Pagan Kennedy, a '90s 'zine queen turned novelist, ventures into a surreal genre of time travel, addiction, and midlife crises in her new novel. Seeded in the social and pharmacological influences of Thomas De Quincey's poppies, Confessions of a Memory Eater succeeds in being both a quick, suspenseful read and a more thoughtful probe into what exactly we fear we lose with age.
Win Duncan, a 40-year-old history professor in New Hampshire, has lost the spark of his youth, the love of his wife, and the chance at earning tenure at Mercy College. Defeated and settling in for old age, Win gets a call from an old friend and troublemaker, Phil Litminov, who offers Win the chance to go back.

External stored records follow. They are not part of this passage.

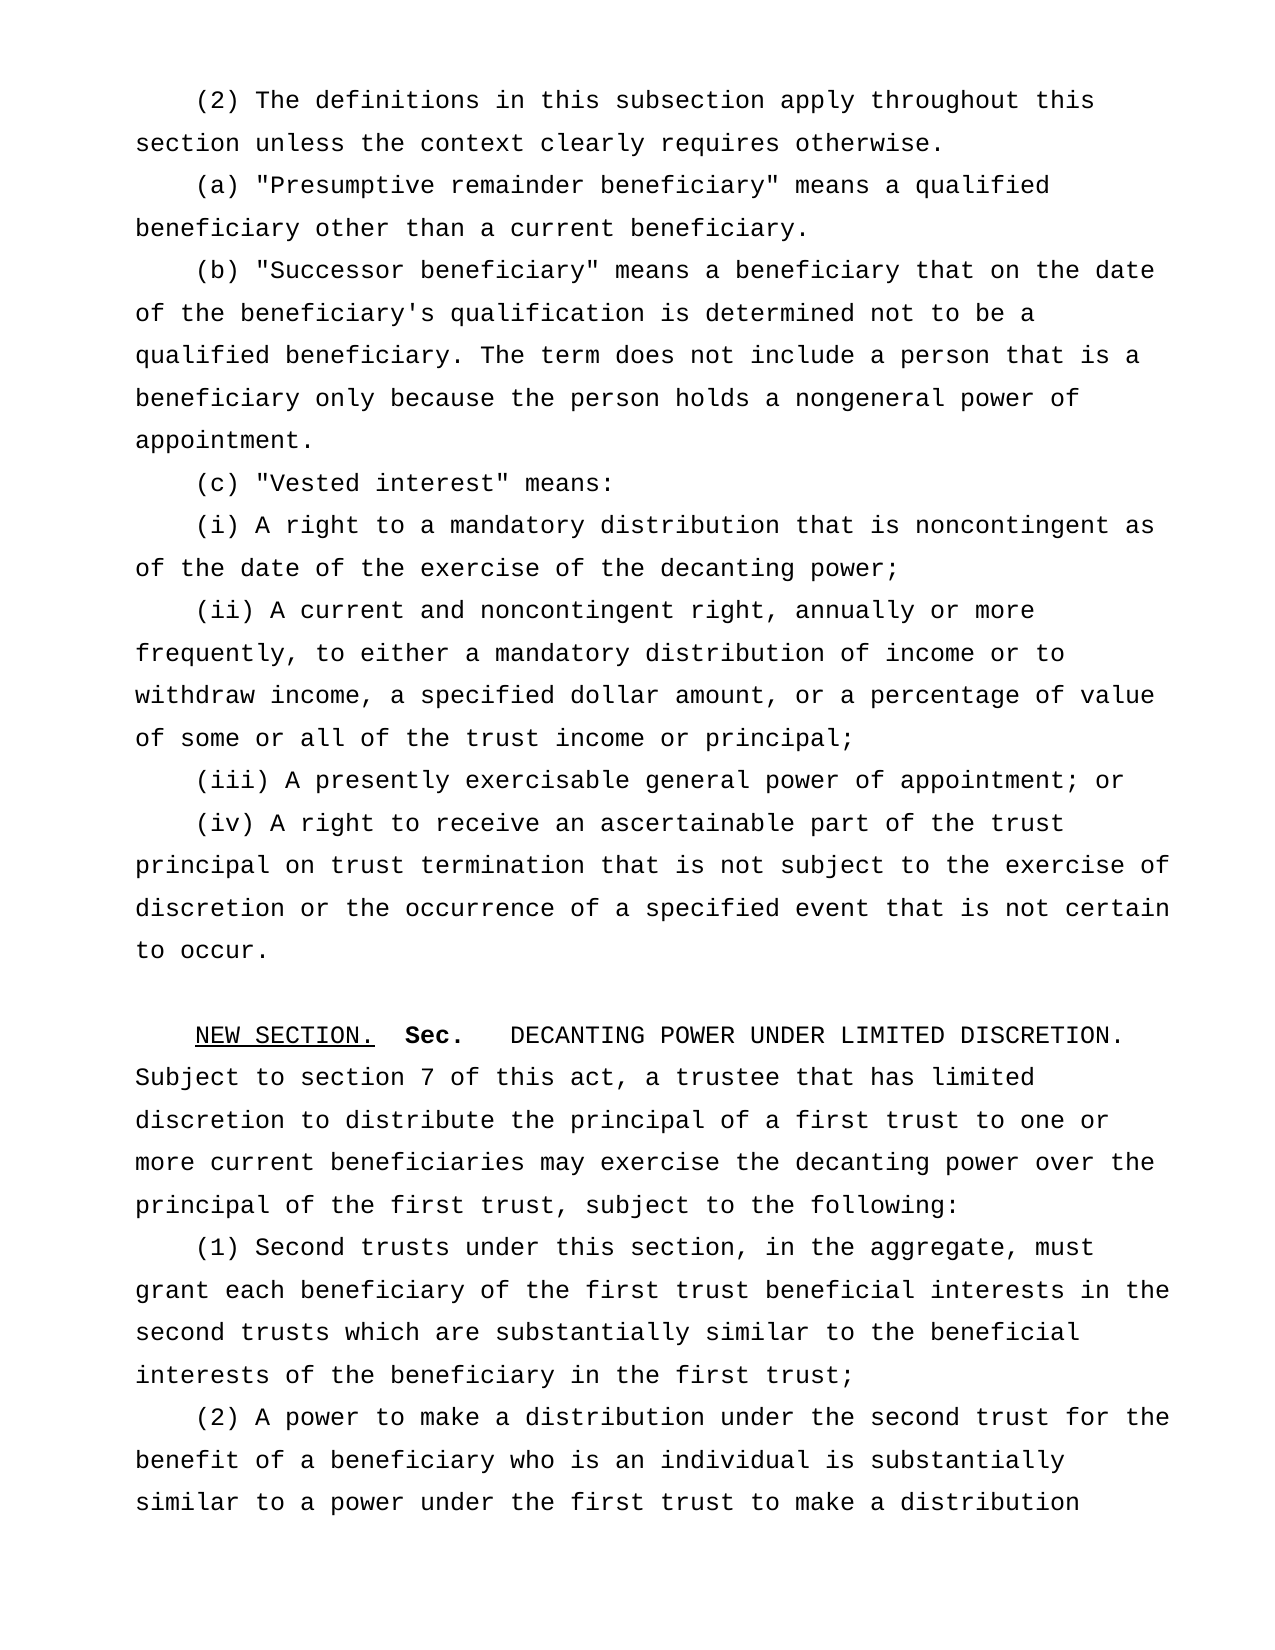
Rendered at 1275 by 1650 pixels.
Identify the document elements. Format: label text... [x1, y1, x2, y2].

text (c) "Vested interest" means: [135, 457, 1170, 500]
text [135, 1392, 1170, 1519]
text NEW SECTION. Sec. DECANTING POWER UNDER LIMITED DISCRETION. Subject to section 7 of this act, a trustee that has limited discretion to distribute the principal of a first trust to one or more current beneficiaries may exercise the decanting power over the principal of the first trust, subject to the following: [135, 1009, 1170, 1222]
text (2) The definitions in this subsection apply throughout this section unless the context clearly requires otherwise. [135, 75, 1170, 160]
text (i) A right to a mandatory distribution that is noncontingent as of the date of the exercise of the decanting power; [135, 500, 1170, 585]
text (iv) A right to receive an ascertainable part of the trust principal on trust termination that is not subject to the exercise of discretion or the occurrence of a specified event that is not certain to occur. [135, 797, 1170, 967]
text (1) Second trusts under this section, in the aggregate, must grant each beneficiary of the first trust beneficial interests in the second trusts which are substantially similar to the beneficial interests of the beneficiary in the first trust; [135, 1222, 1170, 1392]
text (iii) A presently exercisable general power of appointment; or [135, 755, 1170, 797]
text (a) "Presumptive remainder beneficiary" means a qualified beneficiary other than a current beneficiary. [135, 160, 1170, 245]
text (ii) A current and noncontingent right, annually or more frequently, to either a mandatory distribution of income or to withdraw income, a specified dollar amount, or a percentage of value of some or all of the trust income or principal; [135, 585, 1170, 755]
text (b) "Successor beneficiary" means a beneficiary that on the date of the beneficiary's qualification is determined not to be a qualified beneficiary. The term does not include a person that is a beneficiary only because the person holds a nongeneral power of appointment. [135, 245, 1170, 457]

Litminov's mode of time travel is a little, brown pill, lovingly dubbed "Mem," which Win uses to revel in the glory of his younger selves. Win steers himself through his first blowjob, the long-forgotten pride of being admired by his wife, and his old Columbia haunts — the moments when he believed that the world was his for the taking. While the trips are euphoric, they leave him nearly paralyzed with grief and regret, and almost unable to survive in the present day.
Like De Quincey, Win sets out to write a book that simulates the experience of taking his drug of choice, effectively drawing the reader into a nostalgic trance of real and re-crafted memories. If Mem grants Win the chance to viscerally re-enter the past, Confessions of a Memory Eater nudges readers to explore their own troves of memory and compare the person who lived them to the person who remembers them.